TASK TO COMPLETE>
Transcribe only the lines of the listing below from the one holding "right shoulder: (442, 404)" through the one holding "right knee: (312, 472)", inclusive, without any change.

SOURCE MATERIAL>
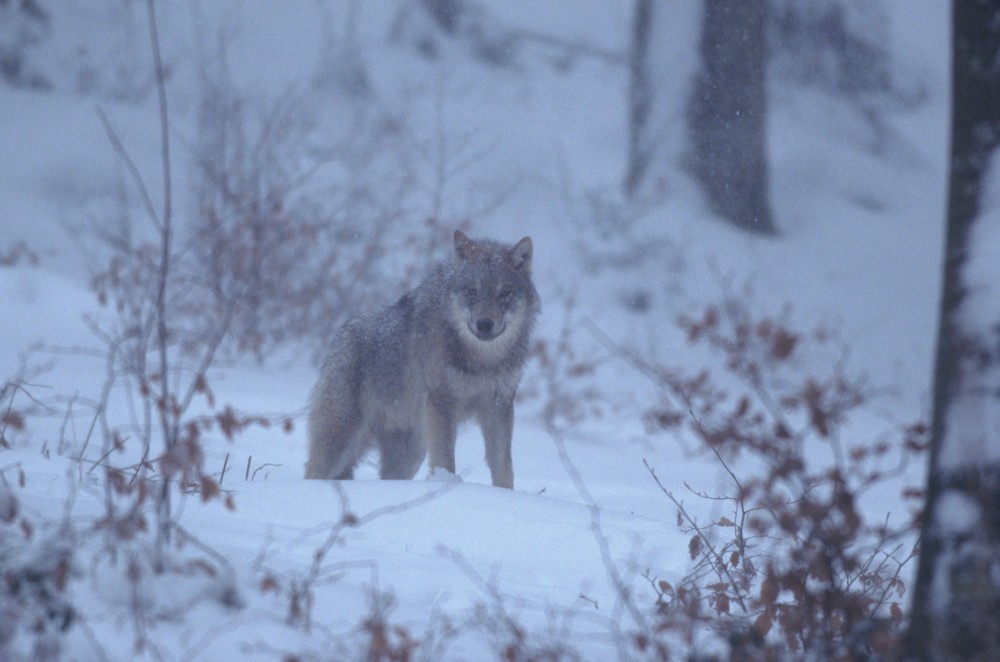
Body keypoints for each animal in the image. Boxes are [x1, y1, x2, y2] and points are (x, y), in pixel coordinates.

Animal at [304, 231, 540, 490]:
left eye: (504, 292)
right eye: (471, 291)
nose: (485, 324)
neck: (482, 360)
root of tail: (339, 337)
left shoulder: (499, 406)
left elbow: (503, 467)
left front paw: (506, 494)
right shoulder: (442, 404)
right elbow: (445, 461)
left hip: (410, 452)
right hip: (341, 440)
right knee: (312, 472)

---

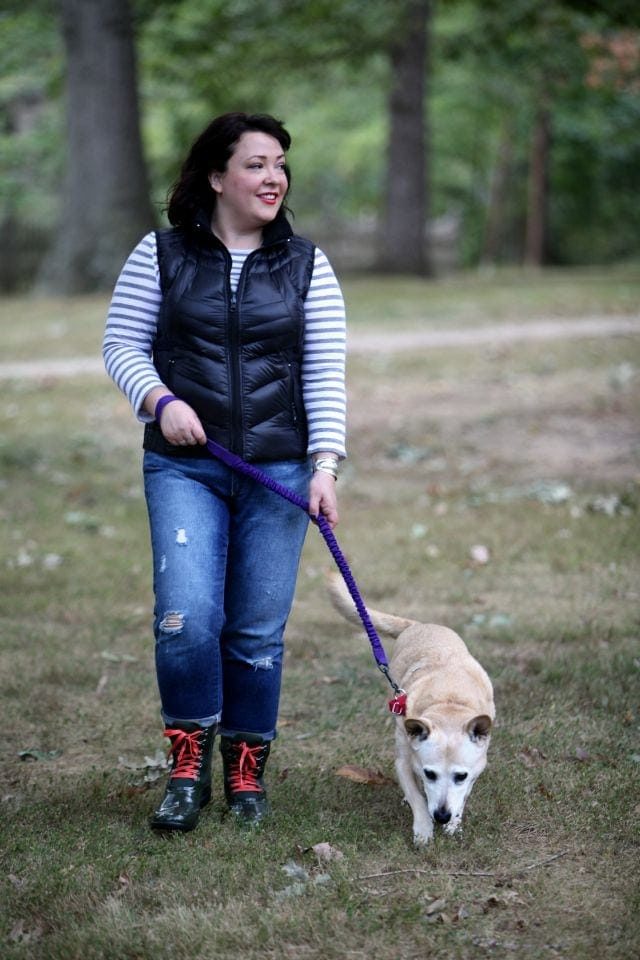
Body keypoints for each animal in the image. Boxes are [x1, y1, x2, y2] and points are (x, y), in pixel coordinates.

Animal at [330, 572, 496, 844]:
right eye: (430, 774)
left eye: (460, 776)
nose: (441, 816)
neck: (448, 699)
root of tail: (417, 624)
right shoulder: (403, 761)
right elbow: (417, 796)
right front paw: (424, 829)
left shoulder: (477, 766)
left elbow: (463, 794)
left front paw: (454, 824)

WRITTEN REPLY>
right shoulder: (442, 404)
right elbow: (445, 461)
left hip: (410, 452)
right hip: (341, 440)
right knee: (312, 472)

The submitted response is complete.